“The British Government has encroached upon and practically seized American Territory in Alaska. The Canadian mounted police and customs officers are now controlling both the White and Chilcoot passes, the natural highway into the interior of Alaska and its gold fields.
Colonel Anderson, commanding the Federal expedition, intimates that he will resist, with arms if necessary. Any further movement of Canadian police or customs officials toward the Lynn canal, which runs by Skaguay and Dyea. The situation is a grave one, and the residents of the towns mentioned, as well as the thousands of prospectors who are entering the interior, look to the United States to protect them from being mulcted for duties in American territory by Canadian officers.
When this Government proposed the Dawson relief expedition the Canadian Government informed it that it had no objection to the escort of United States soldiers entering the British Northwest territory if they did not carry arms. But upon Colonel Anderson’s arrival here he was practically given to understand that United States soldiers were not wanted in the territory. The first regulation had been amended and the United States troops were told that they would have to discard their uniforms before they could cross into British territory on a charitable mission.
Colonel Anderson spoke very guardedly.
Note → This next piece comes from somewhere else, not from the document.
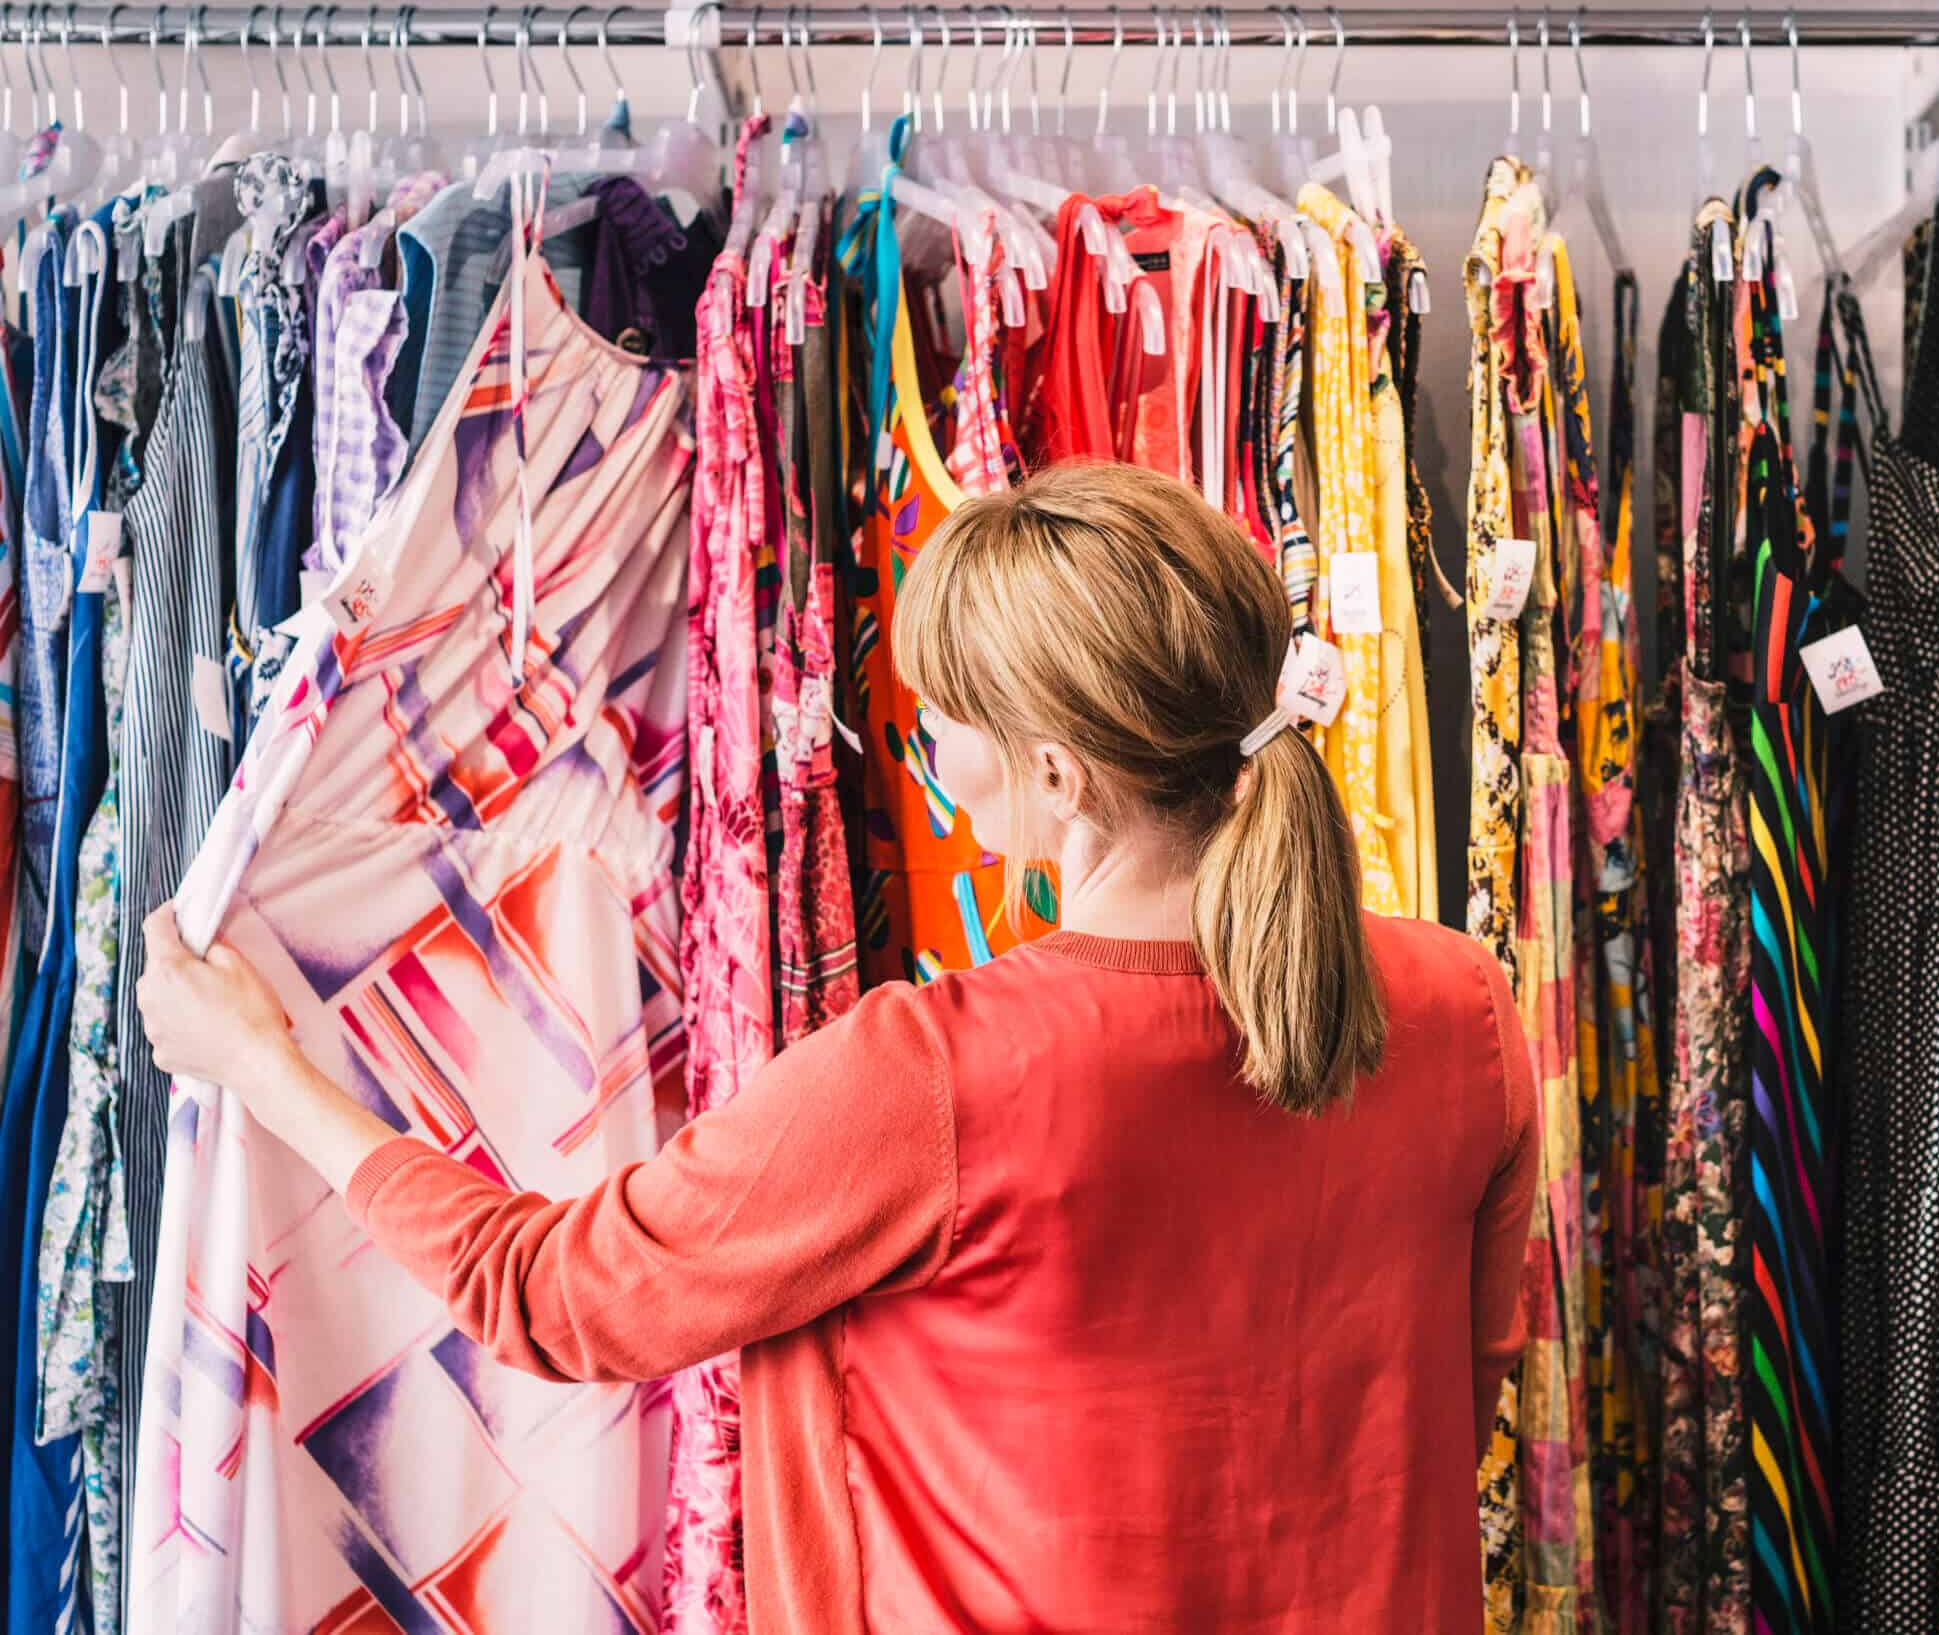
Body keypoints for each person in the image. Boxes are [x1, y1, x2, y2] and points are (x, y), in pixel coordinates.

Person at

He however, had no hesitancy in saying that the Canadian Government had acted in a most extraordinary manner. The Alaskan boundary has been a question under discussion between the two Governments for a long time, but the United States Government has always claimed that it extended from the Lynn canal over the summits of both passes to Lake Bennett. The Canadian Government established a custom house at Lake Bennett first, then moved to Lake Linderman, then to Crater Lake, and finally has stationed men on the passes.